Ce magistrat a rendu compte des plaidoiries dans le délibéré de la Cour, composée de :
Madame Laure BOURREL, Président
Madame Hélène GIAMI, Conseiller
Monsieur Luc BRIAND, Conseiller
Greffier lors des débats : Madame A B.
Les parties ont été avisées que le prononcé de la décision aurait lieu par mise à disposition au greffe le 20 Mai 2019.
ARRÊT
Contradictoire,
Prononcé par mise à disposition au greffe le 20 Mai 2019
Signé par Madame Laure BOURREL, Président et Madame A B, Greffier, auquel la minute de la décision a été remise par le magistrat signataire.
***
EXPOSE DU LITIGE:
Suivant relevé cadastral, Y Z est propriétaire des lots 129,(parking) 141 (appartement) et 236 (cave) dans l’immeuble résidence jardins de la Palombière soumis au statut de la copropriété, situé 55 chemin du val fleuri à Cagnes sur mer, et détient à ce titre 4/10 000ièmes, 105/10 000ièmes et 4/10 000ièmes des parties communes.

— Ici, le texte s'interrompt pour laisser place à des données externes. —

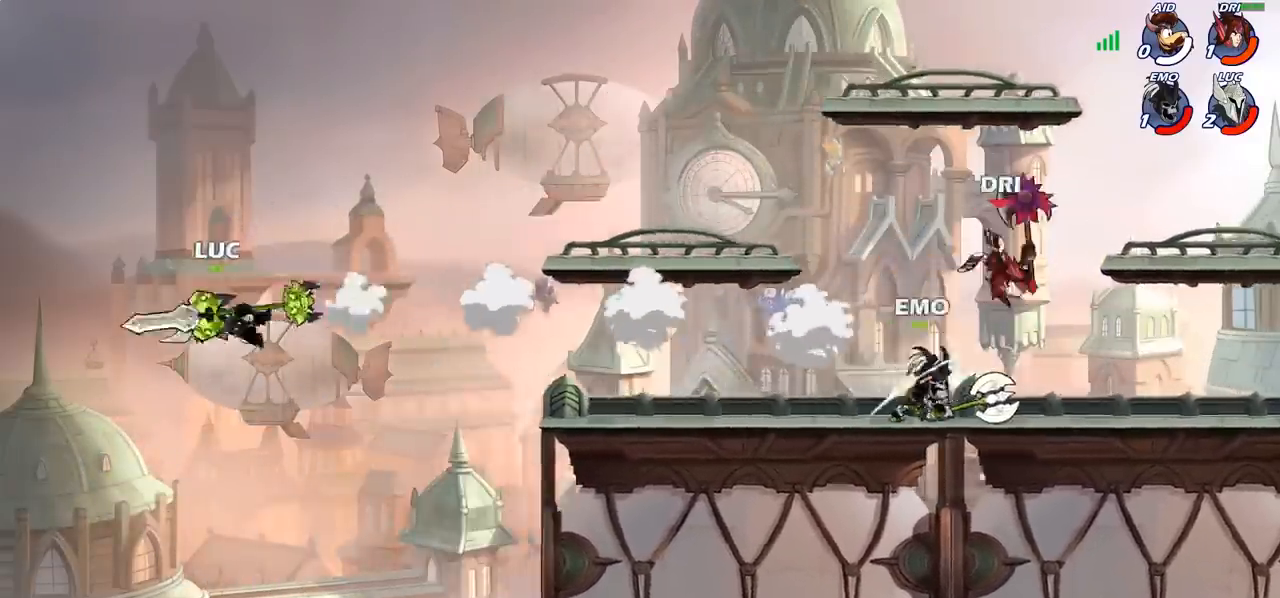
{"buttons": [], "left_stick": "right", "events": [[67, "R2", "down"], [183, "R2", "up"], [267, "R2", "down"], [400, "R2", "up"]]}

Par acte d’huissier du 13 août 2012, le syndicat des copropriétaires a délivré à Y Z un commandement de payer la somme de 11 300,70 € en principal, comportant un « solde antérieur » de 9 350 €.
Par actes d’huissier du 22 septembre 2014, le syndicat des copropriétaires a fait assigner Y Z en paiement avec exécution provisoire des sommes de :
— 10 895,67 € au titre des charges impayées, avec intérêts légaux depuis le 13 août 2012,
— 3 000 € en application des dispositions de l’article 700 du code de procédure civile,
des dépens.
Par jugement contradictoire du 5 septembre 2017, le tribunal de grande instance de
Grasse a :
— rejeté la fin de non recevoir tirée du défaut d’autorisation à agir du syndic,
— dit que la canalisation d’eau à partir du compteur individuel jusqu’à l’appartement d’Y Z est à caractère exclusivement privatif,
— rejeté la demande en paiement du syndicat des copropriétaires,
— rejeté le surplus des demandes,
— dit n’y avoir lieu à par application de l’article 700 du code de procédure civile,
— condamné le syndicat des copropriétaires aux dépens.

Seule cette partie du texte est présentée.